The participants from South Africa, running barefoot, inadvertently exited the race after being chased off course by a pack of wild dogs.  The South African participants were forced to withdraw because had they been caught by the wild animals they most surely would have been ripped to shreds.  Carbajal, the homeless Cuban hitchhiker jogged along steadily, but soon began to fall off the pace due mostly to the fact that he didn’t have enough money to buy proper shoes, or even shoes that fit, prior to the start of the marathon.

At around the ten mile mark the leaders of the 1904 Olympic Marathon were the American bricklayer Fred Lorz and an experienced fellow American runner named Sam Mellor, who many had picked to win the race handily before it had even begun.  However, due to severe dehydration, Mellor fell victim to painful and debilitating stomach cramps.  The pain from these cramps may have played on Mellor’s sanity, and for some inexplicable reason at about the halfway point of the marathon, Mellor decided to lay down at the side of the road and take a nap!

With Mellor on the roadside snoozing, the nocturnal amateur Fred Lorz took the lead.  But Lorz was also suffering from terrible stomach cramps as a result of dehydration, but rather than drop out of the race completely or catch a quick nap like the rest of the competition, Lorz decided to hitch a ride in a passing motorcar.  Lorz jumped in the car and sped away, still leading the marathon, and all the while waving out at the crowds of spectators from the backseat of the car.

Along with Sam Mellor, the other American marathoner many favored to win the race was Thomas Hicks.  Hicks had run in many marathons, was in tip top shape and was one of the few participants who had actually brought a team of trainers along with him to the Olympic Games in St.

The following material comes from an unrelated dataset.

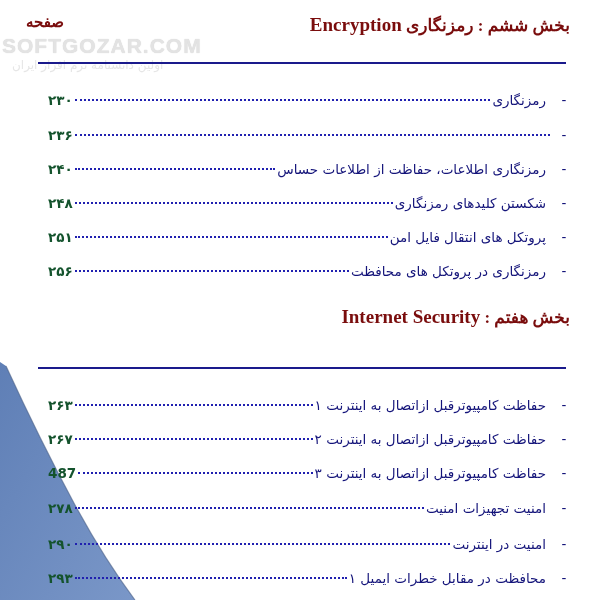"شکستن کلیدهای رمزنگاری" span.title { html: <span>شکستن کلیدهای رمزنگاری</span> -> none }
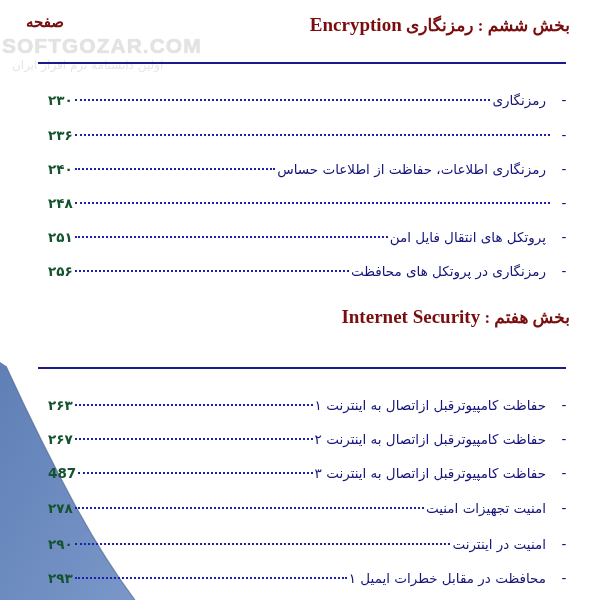"رمزنگاری در پروتکل های محافظت" span.title { text: رمزنگاری در پروتکل های محافظت -> کلیدهای در پروتکل های انتقال }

Louis.  But he too felt the ravages of dehydration.  With only seven miles left to go, Hicks begged his handlers to get him a drink of water, but they refused.  Rather than give him any water, Hicks’ trainers decided to feed him a mixture of egg whites and strychnine mixed with brandy.

After drinking the concoction Hicks became listless and began to hallucinate.  He continued to ask for more water to drink, and believed he still had twenty miles left to run with less than a mile left in the race.  Each time Hicks asked for more water his trainers gave him more brandy mixed with strychnine.  It seemed as if Hicks would not be able to finish at all, as he alternately crawled and stumbled his way into the stadium and towards the finish line, but not surprisingly, after traveling eleven miles by car, Fred Lorz was disqualified from the race.  Lorz, who did have a reputation as a bit of a prankster, would later claim that he had attempted to win the marathon by riding in a motorcar as a practical joke.  But even with rat poison coursing through his veins, Hicks became revived once he heard that Lorz, who had been in the lead most of the race, had been disqualified.

Thomas Hicks after winning the 1904 marathon

        

        Thomas Hicks would win the 1904 Olympic Marathon and nearly lose his life in the process.  After crossing the finish line Hicks promptly passed out and it would take doctors nearly an hour to revive him.  Later, Hicks would go on to say of the 1904 St. Louis Olympic marathon that, “Never in my life have I run such a tough course...it simply tears a man to pieces.”

The 1904 Olympic Games and its sister event The Louisiana Purchase Exposition put on display some of the worst facets of Gilded Age America for all the world to see.  In a way the 1904 Olympic Games were a disgraceful representation of exploitation, negligence and human stupidity, but it is a testament to the human spirit that men like Thomas Hicks could overcome all of that absurdity and immorality to still win a true test of human endurance fairly and honestly and it is remarkable, that in spite of all the scandalous cheating and behavior, the Olympic spirit still endures to this very day.